Les Camerounais, pendant ce temps, se débrouillent, chacun comme il peut. Les églises, chapelles et mosquées sont pleines les jours de culte mais on a du mal à voir l’impact éthique de la religion sur la vie dans la cité.  Un peu partout, c’est aussi la course à l’argent, ce sésame sans lequel on est pratiquement un condamné à mort. Très peu croient encore à la place du mérite dans notre pays : corruption par-ci, faux papiers par là, on est prêt à tout monnayer. Hier, c’était surtout la police ou les employés de bureaux que l’on épinglait. Aujourd’hui, cette gangrène de la corruption s’est frayée un chemin dans des milieux comme les hôpitaux et les écoles. Encore une fois, nous semblons avoir troqué le sens de l’humain contre l’idolâtrie de l’argent. La maladie des dirigeants semble avoir contaminé le peuple et on a l’impression que pour l’immense majorité des camerounais tous les moyens sont bons pourvu qu’ils soient efficaces. On en vient justement à se demander à quoi nous sert la religion.

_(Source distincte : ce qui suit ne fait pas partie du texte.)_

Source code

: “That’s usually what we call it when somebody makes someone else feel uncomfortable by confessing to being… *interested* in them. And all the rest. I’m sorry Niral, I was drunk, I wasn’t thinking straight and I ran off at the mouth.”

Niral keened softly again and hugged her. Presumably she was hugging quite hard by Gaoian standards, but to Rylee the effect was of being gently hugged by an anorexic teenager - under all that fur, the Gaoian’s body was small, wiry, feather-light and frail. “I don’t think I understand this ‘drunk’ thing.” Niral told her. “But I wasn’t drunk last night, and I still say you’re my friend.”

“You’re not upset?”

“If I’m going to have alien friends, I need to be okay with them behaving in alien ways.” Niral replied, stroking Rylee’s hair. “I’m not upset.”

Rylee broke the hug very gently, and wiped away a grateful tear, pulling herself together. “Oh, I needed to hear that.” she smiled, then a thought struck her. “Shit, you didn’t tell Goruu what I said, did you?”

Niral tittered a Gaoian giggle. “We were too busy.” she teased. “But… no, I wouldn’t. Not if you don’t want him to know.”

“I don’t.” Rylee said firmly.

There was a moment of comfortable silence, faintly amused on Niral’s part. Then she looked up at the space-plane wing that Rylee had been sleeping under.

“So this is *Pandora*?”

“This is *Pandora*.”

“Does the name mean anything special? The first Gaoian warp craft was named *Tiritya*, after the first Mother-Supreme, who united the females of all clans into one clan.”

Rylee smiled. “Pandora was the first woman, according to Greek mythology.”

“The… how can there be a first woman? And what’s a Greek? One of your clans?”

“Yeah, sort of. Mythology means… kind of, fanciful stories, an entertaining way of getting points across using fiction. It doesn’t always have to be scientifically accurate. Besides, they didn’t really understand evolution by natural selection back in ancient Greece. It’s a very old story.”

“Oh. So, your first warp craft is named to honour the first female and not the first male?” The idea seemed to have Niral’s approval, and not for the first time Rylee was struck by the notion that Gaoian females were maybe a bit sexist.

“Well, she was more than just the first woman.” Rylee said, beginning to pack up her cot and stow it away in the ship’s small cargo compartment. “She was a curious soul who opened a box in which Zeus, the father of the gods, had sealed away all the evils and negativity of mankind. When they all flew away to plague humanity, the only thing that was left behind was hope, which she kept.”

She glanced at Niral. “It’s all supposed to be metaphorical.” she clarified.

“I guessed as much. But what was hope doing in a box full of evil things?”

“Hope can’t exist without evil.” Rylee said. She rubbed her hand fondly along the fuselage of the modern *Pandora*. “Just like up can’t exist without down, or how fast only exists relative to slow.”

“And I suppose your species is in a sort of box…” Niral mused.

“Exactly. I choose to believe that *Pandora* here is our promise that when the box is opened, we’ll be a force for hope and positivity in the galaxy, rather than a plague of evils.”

Si on ne saurait ici se risquer à des généralisations sans une démarche scientifique préalable, on peut tout au moins se permettre quelques conjectures. Le succès populaire des nouveaux mouvements religieux d’obédience chrétienne traduit l’attrait pour un « dieu des miracles », un dieu qui guérit les malades, donne du travail, facilite l’obtention d’un visa, facilite le succès à un concours, donne la victoire aux lions indomptables, donne un conjoint, donne de l’argent, bref supplée aux défaillances de la société et assume nos responsabilités à notre place. Les pauvres y vont chercher des solutions concrètes et immédiates à leurs multiples problèmes. La valeur du religieux dépend alors de son efficacité. C’est une vision instrumentale, pragmatico-magique du religieux, qui explique pourquoi on l’indexe dès qu’elle peut nous gêner dans la poursuite de nos intérêts mondains. Le pouvoir et l’argent, voilà nos vrais dieux, au sommet comme à la base. C’est à eux que nous sacrifions au quotidien.